First printed in McClure’s Magazine (New York) in May 1898. Collected in The Five Nations (1903), then in the Inclusive Edition of the Verse (1919) and the Definitive Edition. (1940).
A destroyer, at this date, was a small warship, lightly built and lightly armed, but fast, designed to protect a battle-fleet or ports and anchorages against attacks by similarly lightly-built vessels armed with torpedoes. In fact, when the poem was written, their formal name was ‘torpedo-boat destroyer’ or T.B.D., which swiftly became abbreviated to ‘destroyer’, a name which remains in use, though a modern destroyer, displacing up to 7,000 tons, is far, far, removed from her predecessors.
Prior to the Crimean War (1854-56), the gun was, to all intents and purposes, the only weapon used at sea. The Crimean War, and ten years later, the American Civil War, saw the introduction of what today are known as ‘mines’; explosive charges moored underwater which are detonated by being struck by a ship (or, today, by magnetic, acoustic, or pressure signals generated by the target ship). Until the late 1870s, these were generally known as ‘torpedoes’. (When Admiral David Farragut, at the battle of Mobile Bay in 1864, said “Full steam ahead, and Damn the torpedoes”, he was referring to ‘mines’.)

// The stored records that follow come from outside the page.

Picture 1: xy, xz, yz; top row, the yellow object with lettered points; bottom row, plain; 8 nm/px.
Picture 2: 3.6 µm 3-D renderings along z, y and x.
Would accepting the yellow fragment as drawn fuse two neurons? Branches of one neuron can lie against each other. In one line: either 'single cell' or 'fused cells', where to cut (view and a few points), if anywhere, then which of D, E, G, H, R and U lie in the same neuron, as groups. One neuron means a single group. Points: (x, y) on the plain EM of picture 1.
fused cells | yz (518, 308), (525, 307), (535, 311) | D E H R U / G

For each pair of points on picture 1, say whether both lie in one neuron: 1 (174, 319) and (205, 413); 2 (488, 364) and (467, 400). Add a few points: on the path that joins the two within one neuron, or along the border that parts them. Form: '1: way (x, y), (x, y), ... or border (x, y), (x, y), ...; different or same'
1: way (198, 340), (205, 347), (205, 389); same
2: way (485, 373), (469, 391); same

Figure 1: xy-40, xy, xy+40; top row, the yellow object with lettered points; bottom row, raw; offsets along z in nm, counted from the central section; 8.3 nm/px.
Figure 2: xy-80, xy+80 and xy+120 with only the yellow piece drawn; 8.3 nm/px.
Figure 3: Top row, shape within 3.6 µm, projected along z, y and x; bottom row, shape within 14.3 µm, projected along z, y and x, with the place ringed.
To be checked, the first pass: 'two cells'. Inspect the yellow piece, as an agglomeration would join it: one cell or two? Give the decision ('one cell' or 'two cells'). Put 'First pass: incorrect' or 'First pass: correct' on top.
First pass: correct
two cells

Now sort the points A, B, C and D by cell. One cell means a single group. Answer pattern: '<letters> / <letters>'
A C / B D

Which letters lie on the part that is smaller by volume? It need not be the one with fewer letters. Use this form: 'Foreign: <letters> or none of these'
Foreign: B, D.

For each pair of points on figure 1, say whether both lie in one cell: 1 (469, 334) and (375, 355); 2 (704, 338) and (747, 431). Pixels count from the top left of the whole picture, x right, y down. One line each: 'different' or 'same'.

In the mid-1860s, a retired officer of the Austro-Hungarian navy, Fregattenkapitan Giovanni de Luppis devised a motorboat powered by a clockwork engine, to be remotely controlled from the shore by means of ropes, to be used as a fire-ship, as had been done in the days of the Spanish Armada, and at the Basque Roads in 1809, to cite but two examples. De Luppis modified this boat to carry an explosive charge in the bow, to be detonated by a contact percussion pistol.
An Englishman named Robert Whitehead was then an engineer working for the Stabilimento Technico Fiumano in the port of Fiume (now known as Rijeka, in Croatia), and he collaborated with de Luppis to make his explosive motorboat a practical weapon. Their efforts were unsuccessful (though a modern wire-guided missile is, in principle, what they were trying to produce – they were just a century too early). However, Whitehead became obsessed with the idea of devising a “locomotive torpedo” (or self-propelled mine) which would run underwater at a set depth, and on a straight course, carrying its explosive charge to hit an enemy ship where it was most vulnerable, below the new-fangled armour which all battleships now carried over their vitals. In place of clockwork, he used compressed air. He was successful, and built the first torpedo in 1866. News of his experiments came to the ears of the Commander-in-Chief of the British Mediterranean fleet, Vice-Admiral Lord Clarence Paget, who visited Fiume to see for himself, and although the weapon was by no means perfected wrote a report to the Admiralty in which he said:
Another very formidable engine is in the process of development which bids fair to surpass even the ram – the torpedo The importance of the invention may be assumed from the fact that the Austrian government is said to have awarded £20,000 to Mr. Whitehead, the inventor. The French have sent an official to negotiate and I have advised the British Government to do likewise.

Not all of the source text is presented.